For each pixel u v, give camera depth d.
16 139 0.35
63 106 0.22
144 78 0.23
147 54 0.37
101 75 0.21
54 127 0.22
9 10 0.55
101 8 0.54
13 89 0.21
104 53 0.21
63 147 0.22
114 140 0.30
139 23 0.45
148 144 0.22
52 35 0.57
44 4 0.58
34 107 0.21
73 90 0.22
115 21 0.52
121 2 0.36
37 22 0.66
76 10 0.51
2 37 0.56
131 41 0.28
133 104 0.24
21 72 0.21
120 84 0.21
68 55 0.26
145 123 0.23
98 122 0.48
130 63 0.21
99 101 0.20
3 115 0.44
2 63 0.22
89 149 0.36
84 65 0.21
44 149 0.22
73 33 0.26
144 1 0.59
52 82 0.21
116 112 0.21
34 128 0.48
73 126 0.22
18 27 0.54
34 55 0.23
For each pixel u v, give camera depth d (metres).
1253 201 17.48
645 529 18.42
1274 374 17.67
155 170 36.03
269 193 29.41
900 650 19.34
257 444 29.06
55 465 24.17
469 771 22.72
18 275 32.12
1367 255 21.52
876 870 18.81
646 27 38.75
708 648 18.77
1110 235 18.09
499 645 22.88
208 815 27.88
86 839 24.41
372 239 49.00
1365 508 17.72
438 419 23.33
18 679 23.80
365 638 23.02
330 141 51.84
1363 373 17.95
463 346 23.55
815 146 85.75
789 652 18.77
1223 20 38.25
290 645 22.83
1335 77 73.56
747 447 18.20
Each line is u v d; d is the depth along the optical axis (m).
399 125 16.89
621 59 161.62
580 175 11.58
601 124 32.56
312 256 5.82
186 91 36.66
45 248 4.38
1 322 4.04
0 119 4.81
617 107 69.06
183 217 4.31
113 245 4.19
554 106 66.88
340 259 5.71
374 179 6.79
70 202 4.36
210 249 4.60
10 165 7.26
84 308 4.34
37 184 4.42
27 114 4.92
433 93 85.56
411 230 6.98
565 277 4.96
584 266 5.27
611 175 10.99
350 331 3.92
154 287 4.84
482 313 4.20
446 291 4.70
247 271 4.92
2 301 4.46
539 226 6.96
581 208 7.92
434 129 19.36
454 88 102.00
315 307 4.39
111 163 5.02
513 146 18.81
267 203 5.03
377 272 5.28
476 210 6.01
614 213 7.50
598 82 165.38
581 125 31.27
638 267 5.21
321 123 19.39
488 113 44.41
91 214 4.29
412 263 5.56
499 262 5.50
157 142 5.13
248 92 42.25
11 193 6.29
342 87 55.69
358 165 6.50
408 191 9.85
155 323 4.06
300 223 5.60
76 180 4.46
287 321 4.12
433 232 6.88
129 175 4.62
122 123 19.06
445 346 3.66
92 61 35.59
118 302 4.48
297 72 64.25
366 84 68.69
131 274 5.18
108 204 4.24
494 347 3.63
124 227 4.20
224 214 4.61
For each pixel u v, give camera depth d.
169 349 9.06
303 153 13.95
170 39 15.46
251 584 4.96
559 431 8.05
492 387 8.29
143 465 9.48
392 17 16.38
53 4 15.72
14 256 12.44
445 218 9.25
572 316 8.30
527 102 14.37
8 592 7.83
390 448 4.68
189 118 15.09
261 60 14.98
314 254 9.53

━━━━━━━━━━

### WHAT TO WORK ON:
An exact, complete copy of the data is the only acceptable answer.

### SOLUTION TO THE EXERCISE:
For each pixel u v, give camera depth d.
16 139 0.35
63 106 0.22
144 78 0.23
147 54 0.37
101 75 0.21
54 127 0.22
9 10 0.55
101 8 0.54
13 89 0.21
104 53 0.21
63 147 0.22
114 140 0.30
139 23 0.45
148 144 0.22
52 35 0.57
44 4 0.58
34 107 0.21
73 90 0.22
115 21 0.52
121 2 0.36
37 22 0.66
76 10 0.51
2 37 0.56
131 41 0.28
133 104 0.24
21 72 0.21
120 84 0.21
68 55 0.26
145 123 0.23
98 122 0.48
130 63 0.21
99 101 0.20
3 115 0.44
2 63 0.22
89 149 0.36
84 65 0.21
44 149 0.22
73 33 0.26
144 1 0.59
52 82 0.21
116 112 0.21
34 128 0.48
73 126 0.22
18 27 0.54
34 55 0.23
For each pixel u v, give camera depth d (metres).
1253 201 17.48
645 529 18.42
1274 374 17.67
155 170 36.03
269 193 29.41
900 650 19.34
257 444 29.06
55 465 24.17
469 771 22.72
18 275 32.12
1367 255 21.52
876 870 18.81
646 27 38.75
708 648 18.77
1110 235 18.09
499 645 22.88
208 815 27.88
86 839 24.41
372 239 49.00
1365 508 17.72
438 419 23.33
18 679 23.80
365 638 23.02
330 141 51.84
1363 373 17.95
463 346 23.55
815 146 85.75
789 652 18.77
1223 20 38.25
290 645 22.83
1335 77 73.56
747 447 18.20
Each line is u v d; d is the depth along the optical axis (m).
399 125 16.89
621 59 161.62
580 175 11.58
601 124 32.56
312 256 5.82
186 91 36.66
45 248 4.38
1 322 4.04
0 119 4.81
617 107 69.06
183 217 4.31
113 245 4.19
554 106 66.88
340 259 5.71
374 179 6.79
70 202 4.36
210 249 4.60
10 165 7.26
84 308 4.34
37 184 4.42
27 114 4.92
433 93 85.56
411 230 6.98
565 277 4.96
584 266 5.27
611 175 10.99
350 331 3.92
154 287 4.84
482 313 4.20
446 291 4.70
247 271 4.92
2 301 4.46
539 226 6.96
581 208 7.92
434 129 19.36
454 88 102.00
315 307 4.39
111 163 5.02
513 146 18.81
267 203 5.03
377 272 5.28
476 210 6.01
614 213 7.50
598 82 165.38
581 125 31.27
638 267 5.21
321 123 19.39
488 113 44.41
91 214 4.29
412 263 5.56
499 262 5.50
157 142 5.13
248 92 42.25
11 193 6.29
342 87 55.69
358 165 6.50
408 191 9.85
155 323 4.06
300 223 5.60
76 180 4.46
287 321 4.12
433 232 6.88
129 175 4.62
122 123 19.06
445 346 3.66
92 61 35.59
118 302 4.48
297 72 64.25
366 84 68.69
131 274 5.18
108 204 4.24
494 347 3.63
124 227 4.20
224 214 4.61
For each pixel u v, give camera depth d.
169 349 9.06
303 153 13.95
170 39 15.46
251 584 4.96
559 431 8.05
492 387 8.29
143 465 9.48
392 17 16.38
53 4 15.72
14 256 12.44
445 218 9.25
572 316 8.30
527 102 14.37
8 592 7.83
390 448 4.68
189 118 15.09
261 60 14.98
314 254 9.53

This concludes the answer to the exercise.